Matrix multiplication is at the heart of many breakthroughs in machine learning, and now it has two set records. Last week, DeepMind company announced that it had discovered a more efficient way to perform matrix multiplication, breaking a 50-year-old record. However, this week, two Austrian researchers from the Johannes Kepler University in Linz claimed that they beat this new record by one step.
Matrix multiplication which involves multiplying two rectangular arrays of numbers often underlies speech and image recognition, smartphone image processing, compression, and computer graphics generation. Graphics processors are particularly good at matrix multiplication due to their massively parallel nature. They can break a large matrix math problem into many parts and solve it simultaneously using a special algorithm.

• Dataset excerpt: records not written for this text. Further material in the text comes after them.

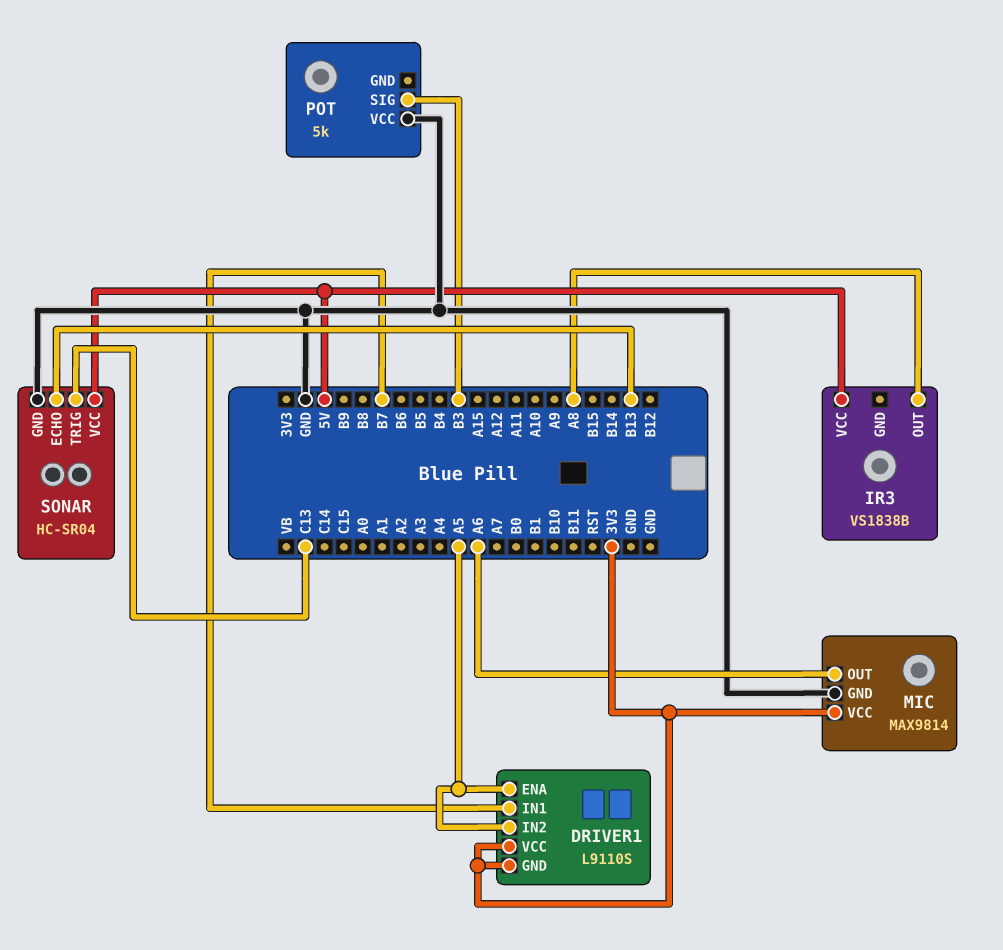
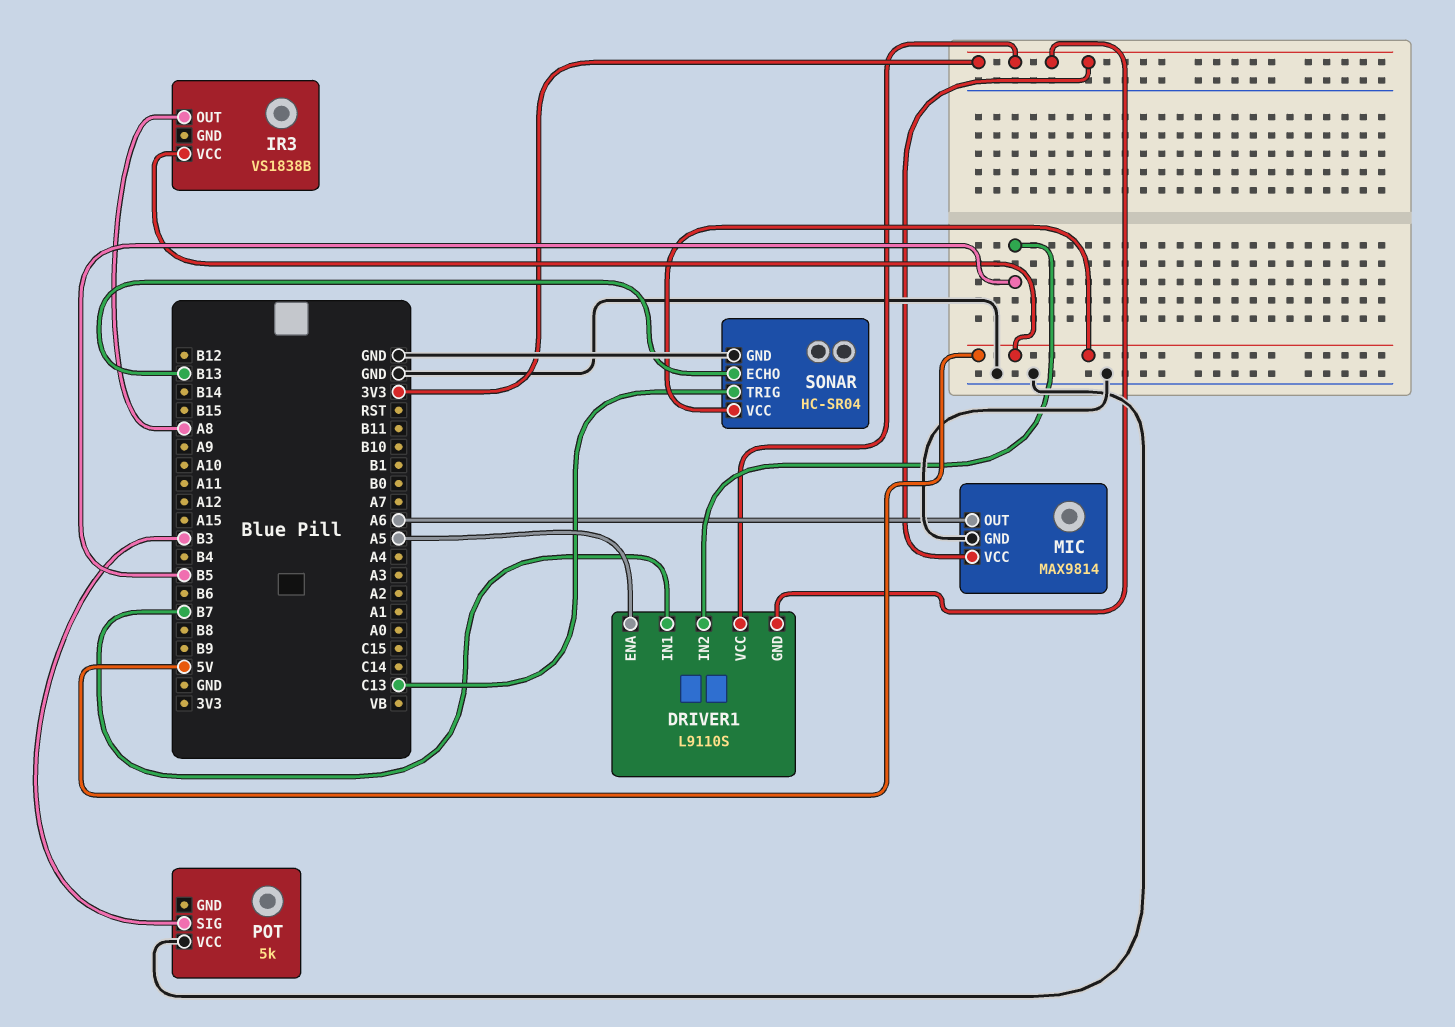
DRIVER1 pin IN2: A5 -> B5

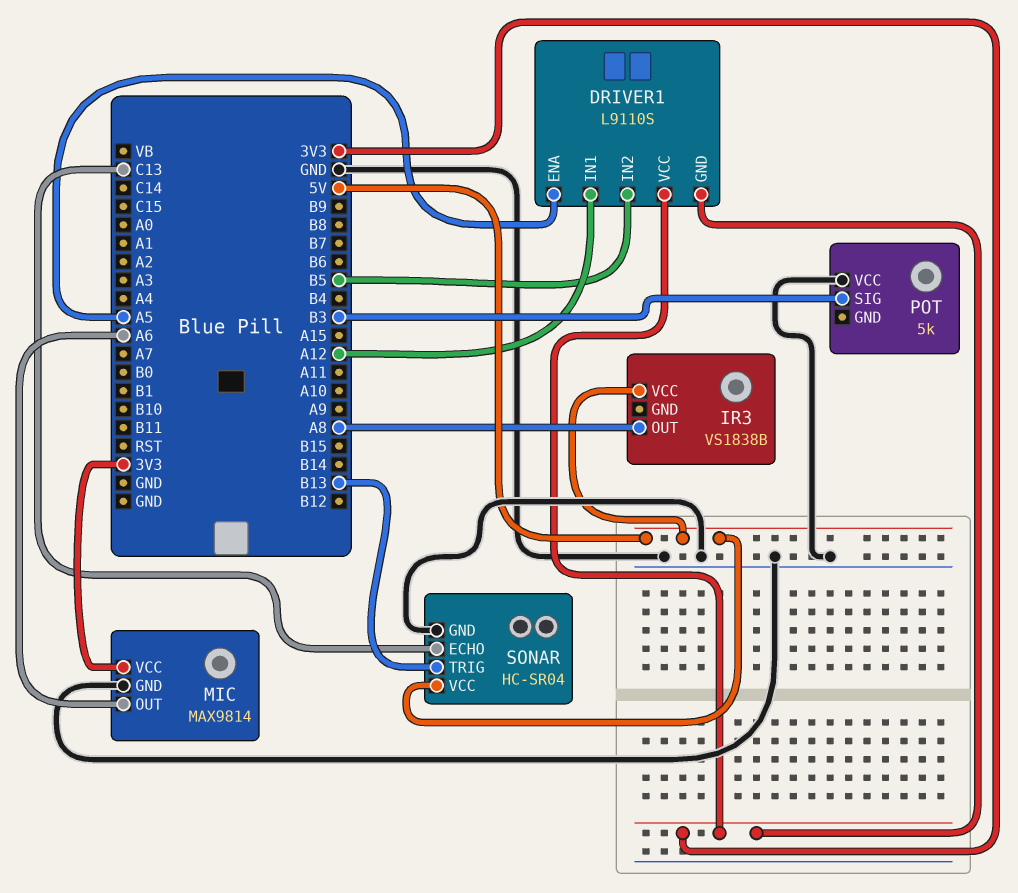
DRIVER1 pin IN1: B7 -> A12
SONAR pin ECHO: B13 -> C13
SONAR pin TRIG: C13 -> B13

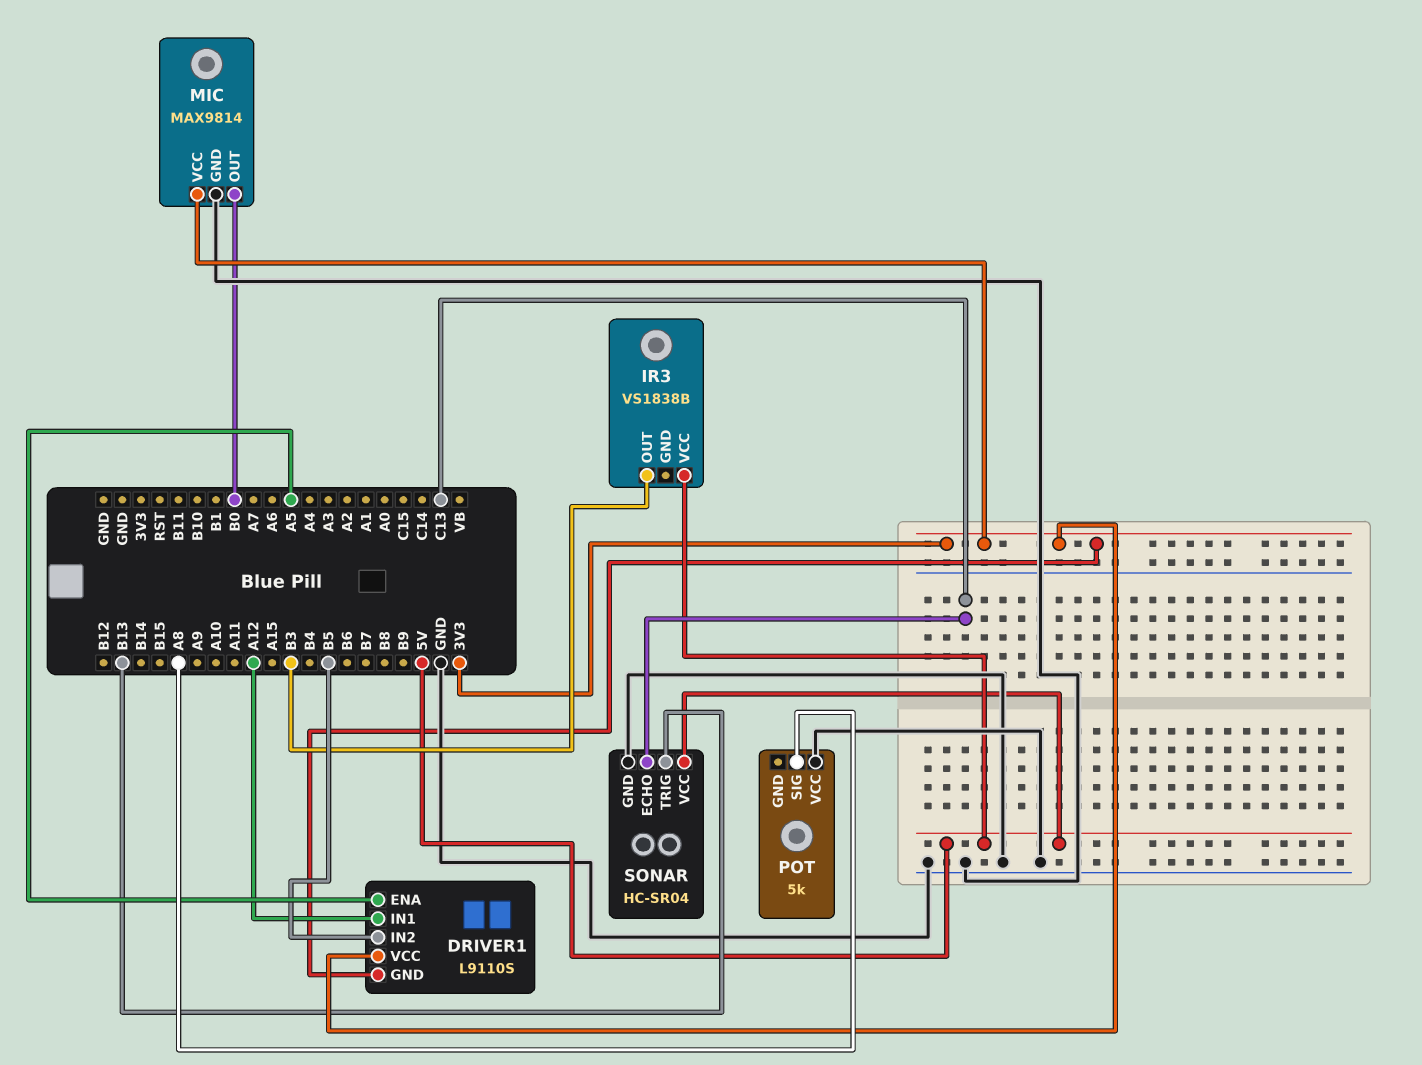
IR3 pin OUT: A8 -> B3
MIC pin OUT: A6 -> B0
POT pin SIG: B3 -> A8

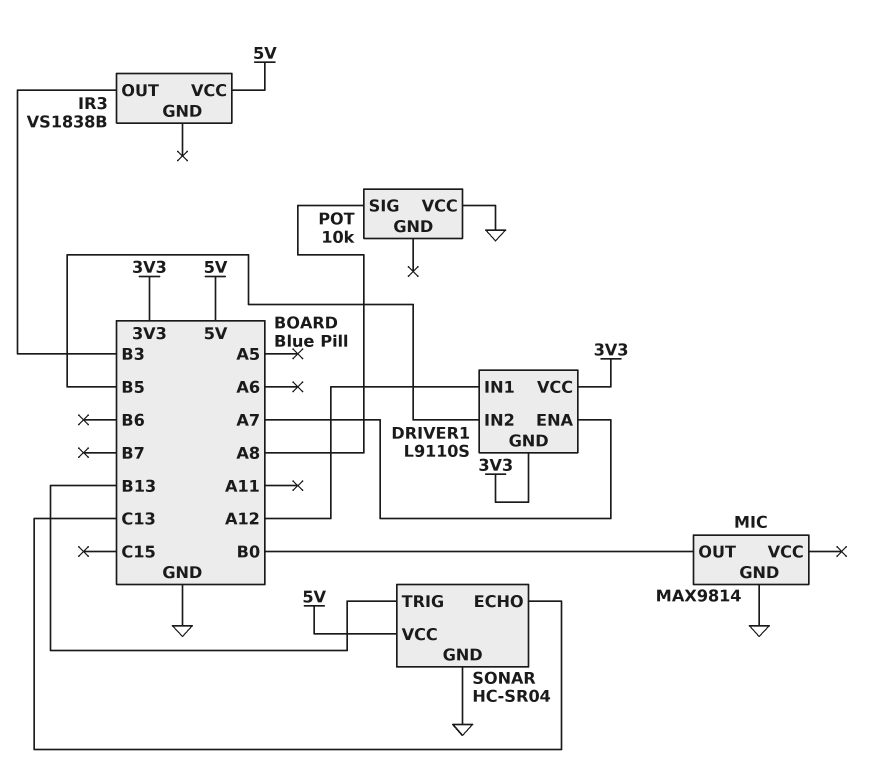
DRIVER1 pin ENA: A5 -> A7
MIC pin VCC: 3V3 -> none
POT: 5k -> 10k

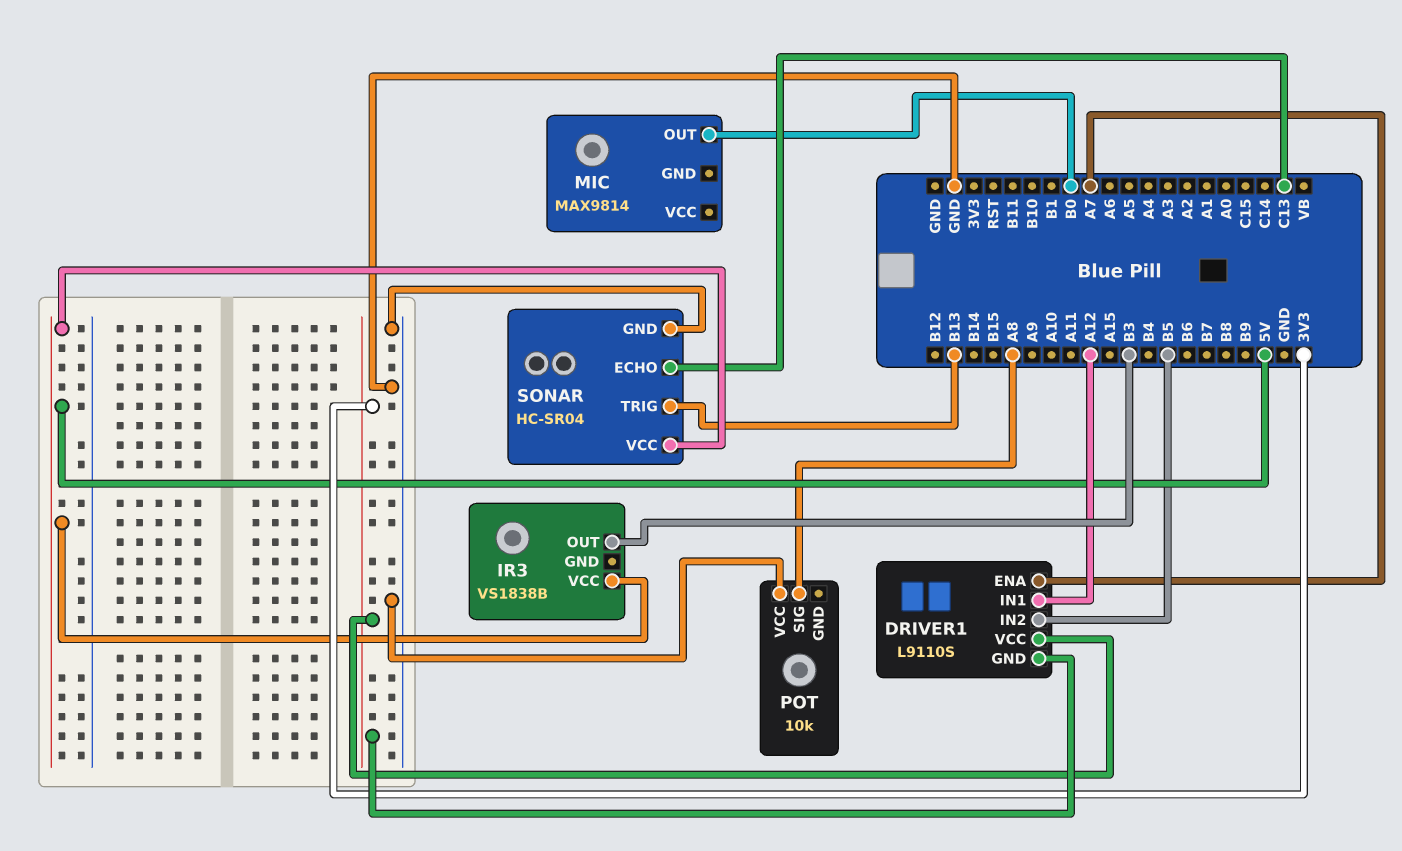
MIC pin GND: GND -> none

In 1969 German mathematician Volker Strassen discovered the best 4×4 matrix multiplication algorithm at the time, which reduces the number of steps needed to perform matrix calculations. For example, multiplying two 4×4 matrices using the traditional school method would require 64 multiplications, while Strassen’s algorithm can do the same job in 49 multiplications.
Using the AlphaTensor neural network, DeepMind found a way to reduce that number to 47 multiplications, and its researchers published a paper about this achievement in the journal Nature last week.

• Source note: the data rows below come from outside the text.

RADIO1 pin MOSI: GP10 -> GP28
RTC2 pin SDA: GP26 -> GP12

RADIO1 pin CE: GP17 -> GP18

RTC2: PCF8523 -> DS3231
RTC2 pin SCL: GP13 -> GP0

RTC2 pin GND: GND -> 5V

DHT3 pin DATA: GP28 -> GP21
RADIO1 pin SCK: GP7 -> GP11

Going from 49 steps to 47 doesn’t seem significant, but when you consider how many trillions of matrix calculations happen on graphics processors daily, even an incremental improvement can lead to significant performance gains, allowing AI applications to run faster on existing hardware.
AlphaTensor is a descendant of AlphaGo (the AI-based system that beat the 2017 Go World Champions) and AlphaZero, which was trained to play chess and shogi (Japanese chess). DeepMind calls AlphaTensor “the first AI system to discover new, efficient, and provably correct algorithms for fundamental tasks such as matrix multiplication.”
To discover more efficient matrix math algorithms, DeepMind set the problem in the form of a single-player game. The company posted about the process last week:
In this game, the board is a 3D tensor (array of numbers) that captures how far from correct the current algorithm is. With the help of a set of allowed moves corresponding to the instructions of the algorithm, the player tries to modify the tensor and nullify its elements. When the player succeeds in doing this, it results in a provably correct matrix multiplication algorithm for any pair of matrices, and its efficiency is measured by the number of steps taken to zero the tensor.
Then DeepMind trained AlphaTensor using reinforcement learning to play this fictional math game – similar to how AlphaGo learned to play Go and gradually improved its performance over time. Ultimately, according to DeepMind, the AI rediscovered the work of Strassen and other human mathematicians and then surpassed them.
In a more complex example, AlphaTensor discovered a new way to perform a 5×5 matrix multiplication in 96 steps (versus 98 for the old method). This week, Manuel Kauers and Jakob Moosbauer published a paper in which they claim to have managed to reduce that number by one step, to 95 multiples. It is no accident that this record-breaking new algorithm appeared so quickly since it is based on the work of DeepMind.
In their article, Kauers and Moosbauer write, “This solution was derived from the DeepMind researchers’ scheme by applying a sequence of transformations that resulted in a scheme from which one multiplication could be eliminated.”
Technological progress is evolving, and with AI now searching for new algorithms, it is possible that other long-standing mathematical records may soon fall.